Dawn-to-dusk jumbo headache for forest dept

Dawn-to-dusk jumbo headache for forest dept

A herd of eight wild elephants, including a calf, from Omkara forest range in Bandipur National Park, which made their way towards the outskirts of Mysore city, was the last thing that the harassed Forest department expected.

The elephants, which crossed River Kabini and made their way through villages of Nanjangud taluk, were spotted by the owner of a coconut farm on Mysore-Mananthavadi Road, just four km away from the city, at 6 am on Monday.

The early morning scare sent the department officials into a tizzy, who were seen scrambling about to make sure that the elephants did not venture into the city.

The herd, comprising four females, three tuskers and a calf stationed themselves in the farm of Veerabhadra, owner of Mysore Tarpaulins, all day long.

Forest officials of Mysore division who have been spending sleepless nights monitoring and stalling the movement of elephants and the killer tiger into human habitations were not prepared to handle the eager crowds.

The people climbed trees and even pelted stones in the direction of the jumbos that patiently stood in one place.

Until early afternoon, department officials were seen trying to coordinate with the police department to control the crowds. By the time MLA Somashekar and other top officers made it to the spot, police platoons were stationed in place, on the periphery of the farm.

According to Nanjangud Range Forest Officer Jayashekar, the elephants were part of a larger herd of 30 elephants that the department had been trying to drive away into the forest for the last couple of days.

“The entire herd stationed itself in the sugar cane fields at Heggadahalli in Nanjangud taluk on Sunday morning. We thought we had succeeded in driving them away towards Omkara on Sunday evening. However, it looks like this herd has separated from the larger herd and made its way towards Mysore,” he said.

There were tense moments all through the day, as the department realised that there is only one way to drive the herd back to the forests - through the same route it had taken overnight.

For, on side there was the HD Kote main road, leading towards Mysore city and the Varuna Canal on the other side. Strategies were drawn up to bring in kumki/captive elephants to drive the herd away after sunset. By the time the captive elephants were brought to Mysore from different camps, the herd started moving, by around 5.30 pm. It was headed in the direction of Mysore city. The department personnel started bursting crackers, which scared the elephants, forcing them to change their direction.

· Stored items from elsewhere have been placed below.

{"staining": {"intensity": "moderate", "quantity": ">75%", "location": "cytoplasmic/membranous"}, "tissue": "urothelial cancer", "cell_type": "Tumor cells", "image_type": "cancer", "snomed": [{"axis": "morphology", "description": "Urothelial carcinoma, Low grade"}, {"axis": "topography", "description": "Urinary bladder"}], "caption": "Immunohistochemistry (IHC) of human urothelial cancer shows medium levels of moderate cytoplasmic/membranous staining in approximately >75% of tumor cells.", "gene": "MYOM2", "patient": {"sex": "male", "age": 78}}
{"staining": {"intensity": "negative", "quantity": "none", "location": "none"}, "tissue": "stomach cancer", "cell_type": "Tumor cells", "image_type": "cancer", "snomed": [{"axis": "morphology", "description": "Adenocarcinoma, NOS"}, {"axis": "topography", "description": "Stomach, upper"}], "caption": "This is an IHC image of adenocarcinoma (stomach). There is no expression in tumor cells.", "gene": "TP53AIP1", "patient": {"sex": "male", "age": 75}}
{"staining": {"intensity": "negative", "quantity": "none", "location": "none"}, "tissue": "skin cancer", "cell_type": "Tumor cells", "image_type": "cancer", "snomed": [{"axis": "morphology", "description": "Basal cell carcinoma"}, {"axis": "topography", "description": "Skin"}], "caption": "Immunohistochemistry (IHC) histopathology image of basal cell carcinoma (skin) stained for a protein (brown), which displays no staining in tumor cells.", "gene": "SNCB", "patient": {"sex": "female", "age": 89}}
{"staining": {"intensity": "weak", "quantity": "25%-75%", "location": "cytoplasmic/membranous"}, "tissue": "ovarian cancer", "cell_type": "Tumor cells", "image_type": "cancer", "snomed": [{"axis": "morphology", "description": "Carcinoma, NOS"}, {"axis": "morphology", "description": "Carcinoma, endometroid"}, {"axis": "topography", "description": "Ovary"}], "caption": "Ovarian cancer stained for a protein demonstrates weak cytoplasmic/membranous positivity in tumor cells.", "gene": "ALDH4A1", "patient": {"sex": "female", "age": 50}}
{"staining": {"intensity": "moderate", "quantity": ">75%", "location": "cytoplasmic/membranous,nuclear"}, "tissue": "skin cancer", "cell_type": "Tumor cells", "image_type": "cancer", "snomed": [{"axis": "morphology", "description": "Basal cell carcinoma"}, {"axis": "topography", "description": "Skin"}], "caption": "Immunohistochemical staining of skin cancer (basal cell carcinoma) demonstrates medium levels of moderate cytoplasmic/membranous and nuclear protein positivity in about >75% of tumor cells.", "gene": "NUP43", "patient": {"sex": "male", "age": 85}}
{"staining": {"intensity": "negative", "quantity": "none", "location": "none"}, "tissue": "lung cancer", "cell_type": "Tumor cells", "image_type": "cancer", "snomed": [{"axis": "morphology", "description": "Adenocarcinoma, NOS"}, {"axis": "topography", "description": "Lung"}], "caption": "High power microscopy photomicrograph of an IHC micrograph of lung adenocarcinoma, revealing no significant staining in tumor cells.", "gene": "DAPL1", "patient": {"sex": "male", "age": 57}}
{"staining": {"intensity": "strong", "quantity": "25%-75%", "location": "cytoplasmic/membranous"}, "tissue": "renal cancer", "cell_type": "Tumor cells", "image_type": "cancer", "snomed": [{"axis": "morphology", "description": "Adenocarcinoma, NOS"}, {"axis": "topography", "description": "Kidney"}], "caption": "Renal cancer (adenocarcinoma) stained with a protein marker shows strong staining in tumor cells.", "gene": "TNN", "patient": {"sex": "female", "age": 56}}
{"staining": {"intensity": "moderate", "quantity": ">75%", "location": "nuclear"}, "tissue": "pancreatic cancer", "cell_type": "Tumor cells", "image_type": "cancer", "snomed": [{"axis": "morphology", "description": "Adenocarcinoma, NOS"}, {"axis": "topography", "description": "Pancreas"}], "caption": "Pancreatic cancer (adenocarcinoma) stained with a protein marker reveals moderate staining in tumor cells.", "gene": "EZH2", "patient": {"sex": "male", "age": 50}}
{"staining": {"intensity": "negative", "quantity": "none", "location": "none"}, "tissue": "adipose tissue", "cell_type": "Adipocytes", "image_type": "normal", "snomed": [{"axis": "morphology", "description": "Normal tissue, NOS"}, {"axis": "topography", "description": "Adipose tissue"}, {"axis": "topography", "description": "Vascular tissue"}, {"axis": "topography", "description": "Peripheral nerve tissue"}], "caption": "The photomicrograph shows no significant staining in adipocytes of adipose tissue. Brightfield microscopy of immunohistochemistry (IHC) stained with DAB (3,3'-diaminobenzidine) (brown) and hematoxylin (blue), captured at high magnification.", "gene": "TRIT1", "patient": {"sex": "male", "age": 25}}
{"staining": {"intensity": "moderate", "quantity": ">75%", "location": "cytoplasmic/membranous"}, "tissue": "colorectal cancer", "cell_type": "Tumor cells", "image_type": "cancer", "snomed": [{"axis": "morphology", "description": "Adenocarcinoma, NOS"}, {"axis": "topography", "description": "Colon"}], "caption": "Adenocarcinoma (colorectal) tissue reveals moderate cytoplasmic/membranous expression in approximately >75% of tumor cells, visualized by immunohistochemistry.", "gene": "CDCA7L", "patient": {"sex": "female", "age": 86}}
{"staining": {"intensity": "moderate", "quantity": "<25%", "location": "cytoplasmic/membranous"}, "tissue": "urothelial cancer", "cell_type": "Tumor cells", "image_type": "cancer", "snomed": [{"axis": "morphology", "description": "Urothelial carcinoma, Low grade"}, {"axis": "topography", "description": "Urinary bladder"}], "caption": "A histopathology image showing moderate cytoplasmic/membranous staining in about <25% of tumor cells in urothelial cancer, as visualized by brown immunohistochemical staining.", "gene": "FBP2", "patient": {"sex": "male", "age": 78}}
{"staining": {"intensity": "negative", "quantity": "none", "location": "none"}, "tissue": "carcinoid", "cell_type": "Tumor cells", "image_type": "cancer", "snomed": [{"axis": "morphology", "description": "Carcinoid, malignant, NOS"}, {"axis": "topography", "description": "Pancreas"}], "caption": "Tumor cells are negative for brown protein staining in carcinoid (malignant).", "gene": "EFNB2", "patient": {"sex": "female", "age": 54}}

But large crowds that were waiting on the periphery of the farm made the elephants wary, stopping them right in their tracks. Forest officials then had to clear the crowd and force the elephants to move again by bursting crackers. By 6.30 pm, the elephants were off Kalavadi road, adjacent to the farm.

S D Gaonkar, Deputy Conservator of Forests, Mysore, told Deccan Herald that the elephants had crossed Talur by about 8.30 pm.

“A large team has been deployed to ensure that the elephants don’t stray into villages. As a backup, we are stationing the captive elephants in Mysore - anything can happen overnight, and we might need their assistance,” he added.

Official sources said that by nightfall the team lost track of the elephants. The team was said to be stationed at Talur overnight.